The technology that made Sweden’s first protein factory a reality goes global – through a joint venture.

Librixer, the company behind the liberation technology that recently made GroPro’s plant-based protein factory in Sweden a reality, now aims broader with a global ambition.

Together with the investment and real estate company Backahill, the main stakeholder in GroPro and the Foodcluster in Bjuv, Librixer forms a joint venture named GroPro Solutions AB – enabling a dry, fast and energy efficient protein manufacturing process without chemicals and zero emission for new markets. GroPro Solutions will be an international system integrator providing process solutions based on Librixer’s concept and technology.

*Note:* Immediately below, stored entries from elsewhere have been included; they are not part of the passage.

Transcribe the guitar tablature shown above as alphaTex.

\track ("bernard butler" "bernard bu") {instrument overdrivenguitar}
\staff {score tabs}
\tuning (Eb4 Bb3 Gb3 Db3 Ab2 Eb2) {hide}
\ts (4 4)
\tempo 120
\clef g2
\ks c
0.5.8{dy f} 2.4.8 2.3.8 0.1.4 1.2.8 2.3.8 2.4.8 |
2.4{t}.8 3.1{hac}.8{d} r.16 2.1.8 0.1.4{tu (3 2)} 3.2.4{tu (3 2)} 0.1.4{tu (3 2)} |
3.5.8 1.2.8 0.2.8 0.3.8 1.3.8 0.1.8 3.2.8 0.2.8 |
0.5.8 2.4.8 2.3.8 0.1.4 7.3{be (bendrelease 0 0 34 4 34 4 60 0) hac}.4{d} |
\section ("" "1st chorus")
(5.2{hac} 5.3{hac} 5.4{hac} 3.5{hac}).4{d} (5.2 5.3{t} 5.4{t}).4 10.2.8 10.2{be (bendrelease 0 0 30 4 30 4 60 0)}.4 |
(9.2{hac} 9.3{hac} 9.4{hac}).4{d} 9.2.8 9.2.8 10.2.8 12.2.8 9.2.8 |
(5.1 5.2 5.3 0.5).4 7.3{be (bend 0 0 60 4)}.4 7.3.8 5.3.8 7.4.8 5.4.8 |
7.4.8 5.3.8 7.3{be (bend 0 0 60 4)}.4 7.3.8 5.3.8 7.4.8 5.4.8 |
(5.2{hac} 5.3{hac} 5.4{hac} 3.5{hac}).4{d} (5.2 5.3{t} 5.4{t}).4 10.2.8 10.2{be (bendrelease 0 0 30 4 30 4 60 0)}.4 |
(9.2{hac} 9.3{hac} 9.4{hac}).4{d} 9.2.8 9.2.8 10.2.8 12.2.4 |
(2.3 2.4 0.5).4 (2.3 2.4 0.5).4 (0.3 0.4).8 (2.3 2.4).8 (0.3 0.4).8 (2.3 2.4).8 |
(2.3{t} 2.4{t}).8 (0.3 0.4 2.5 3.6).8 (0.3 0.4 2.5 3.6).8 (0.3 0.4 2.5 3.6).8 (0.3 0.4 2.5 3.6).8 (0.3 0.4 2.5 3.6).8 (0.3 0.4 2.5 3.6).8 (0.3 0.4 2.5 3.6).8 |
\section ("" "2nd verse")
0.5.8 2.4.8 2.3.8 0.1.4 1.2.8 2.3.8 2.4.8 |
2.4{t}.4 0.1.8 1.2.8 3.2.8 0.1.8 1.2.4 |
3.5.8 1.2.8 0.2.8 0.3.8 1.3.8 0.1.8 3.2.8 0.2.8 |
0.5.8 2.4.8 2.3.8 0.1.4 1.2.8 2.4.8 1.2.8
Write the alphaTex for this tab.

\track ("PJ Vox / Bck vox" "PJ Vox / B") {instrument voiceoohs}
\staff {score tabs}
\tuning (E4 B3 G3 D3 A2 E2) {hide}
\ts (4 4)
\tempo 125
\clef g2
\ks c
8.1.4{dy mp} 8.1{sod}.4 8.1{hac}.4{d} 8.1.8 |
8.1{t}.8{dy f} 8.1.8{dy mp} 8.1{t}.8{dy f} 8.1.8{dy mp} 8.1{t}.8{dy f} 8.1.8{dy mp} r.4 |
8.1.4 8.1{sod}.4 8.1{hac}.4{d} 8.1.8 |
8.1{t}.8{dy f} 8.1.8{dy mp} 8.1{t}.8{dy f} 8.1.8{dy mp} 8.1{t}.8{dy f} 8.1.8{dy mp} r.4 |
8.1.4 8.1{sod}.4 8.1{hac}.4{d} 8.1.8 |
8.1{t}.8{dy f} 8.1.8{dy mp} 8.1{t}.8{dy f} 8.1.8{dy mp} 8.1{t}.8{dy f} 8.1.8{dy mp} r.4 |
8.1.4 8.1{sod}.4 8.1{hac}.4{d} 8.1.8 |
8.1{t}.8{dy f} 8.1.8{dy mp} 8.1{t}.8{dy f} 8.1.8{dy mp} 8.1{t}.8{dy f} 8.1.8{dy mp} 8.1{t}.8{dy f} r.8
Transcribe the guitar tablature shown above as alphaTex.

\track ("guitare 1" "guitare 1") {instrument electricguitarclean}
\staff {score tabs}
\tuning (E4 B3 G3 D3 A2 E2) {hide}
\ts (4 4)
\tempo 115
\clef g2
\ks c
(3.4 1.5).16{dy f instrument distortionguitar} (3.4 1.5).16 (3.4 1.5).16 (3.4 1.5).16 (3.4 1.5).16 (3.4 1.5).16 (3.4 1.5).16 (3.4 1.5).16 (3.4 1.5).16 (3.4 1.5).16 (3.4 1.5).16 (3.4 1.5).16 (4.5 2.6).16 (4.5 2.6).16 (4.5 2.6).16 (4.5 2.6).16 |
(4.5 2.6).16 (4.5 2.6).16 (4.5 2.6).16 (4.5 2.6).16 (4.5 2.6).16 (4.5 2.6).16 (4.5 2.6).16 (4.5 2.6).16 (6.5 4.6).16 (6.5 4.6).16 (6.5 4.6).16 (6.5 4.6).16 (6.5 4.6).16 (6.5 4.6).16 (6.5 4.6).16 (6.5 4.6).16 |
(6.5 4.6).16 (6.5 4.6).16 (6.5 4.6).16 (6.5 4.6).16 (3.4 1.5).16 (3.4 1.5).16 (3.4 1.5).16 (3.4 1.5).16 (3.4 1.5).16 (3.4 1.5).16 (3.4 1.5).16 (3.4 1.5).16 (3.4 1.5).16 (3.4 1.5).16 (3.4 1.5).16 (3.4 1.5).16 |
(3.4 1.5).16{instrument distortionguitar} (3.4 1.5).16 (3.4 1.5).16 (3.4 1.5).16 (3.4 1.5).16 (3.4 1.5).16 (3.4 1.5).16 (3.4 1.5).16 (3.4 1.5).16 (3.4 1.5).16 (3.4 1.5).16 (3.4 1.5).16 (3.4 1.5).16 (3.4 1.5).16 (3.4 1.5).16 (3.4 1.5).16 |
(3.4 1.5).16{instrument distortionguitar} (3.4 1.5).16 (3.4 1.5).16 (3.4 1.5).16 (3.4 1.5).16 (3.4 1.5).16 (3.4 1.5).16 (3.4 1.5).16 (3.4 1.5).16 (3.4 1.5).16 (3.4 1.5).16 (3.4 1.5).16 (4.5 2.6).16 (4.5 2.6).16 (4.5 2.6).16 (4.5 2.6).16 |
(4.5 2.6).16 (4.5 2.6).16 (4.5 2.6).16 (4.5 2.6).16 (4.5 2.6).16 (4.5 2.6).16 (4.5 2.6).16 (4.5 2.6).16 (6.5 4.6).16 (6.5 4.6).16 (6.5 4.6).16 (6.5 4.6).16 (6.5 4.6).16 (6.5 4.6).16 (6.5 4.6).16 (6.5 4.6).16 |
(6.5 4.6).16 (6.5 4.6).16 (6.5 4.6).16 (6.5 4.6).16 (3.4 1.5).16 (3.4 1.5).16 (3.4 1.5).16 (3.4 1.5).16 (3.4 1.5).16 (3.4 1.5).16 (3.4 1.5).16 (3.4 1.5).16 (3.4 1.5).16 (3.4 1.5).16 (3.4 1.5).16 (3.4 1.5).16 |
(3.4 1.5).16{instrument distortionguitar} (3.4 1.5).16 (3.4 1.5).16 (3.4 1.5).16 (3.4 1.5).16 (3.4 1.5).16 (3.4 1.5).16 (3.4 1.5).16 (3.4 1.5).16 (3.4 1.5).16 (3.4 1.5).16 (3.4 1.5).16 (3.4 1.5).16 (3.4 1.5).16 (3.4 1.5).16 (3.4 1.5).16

“We are glad to announce that we can now offer complete integration of the Librixer technology to the food industry worldwide, and contribute to more sustainable food production on a much larger scale. GroPro’s factory is a good proof that our solution can make a real difference and redefine sustainability in a way you haven´t seen before. Now it’s time to enable this technology for others” says Jonas Ekwall, CEO at Librixer.

The Librixer technology is a revolutionary dry, non-chemical comminution process that disassembles objects to liberate and extract the raw materials that it’s made of.  In GroPro´s factory, Librixer’s technology is used to peel of the soft hull, and in a later step also liberates the protein and starch from the peas.

“We are proud to be co-founders of GroPro Solutions. Our ambition is to be a long-term partner in sustainable projects that create healthier food with profitability and strong growth potential. Librixer is a great example of technology that can enable that, a solution that can make a huge impact for the better on many levels and in different contexts” says Lennart Mauritzson, CEO & President at Backahill

The focus for the new company will be to offer process solutions for protein extraction from legumes on the global market. However, the potential and plans for Librixer goes beyond the food Industry. Imagine that you can use the same technology to reuse your own excess production material, liberate cotton fibers from clothes, recycle glass fibers from worn out wind turbines or boat hulls, and many other applications.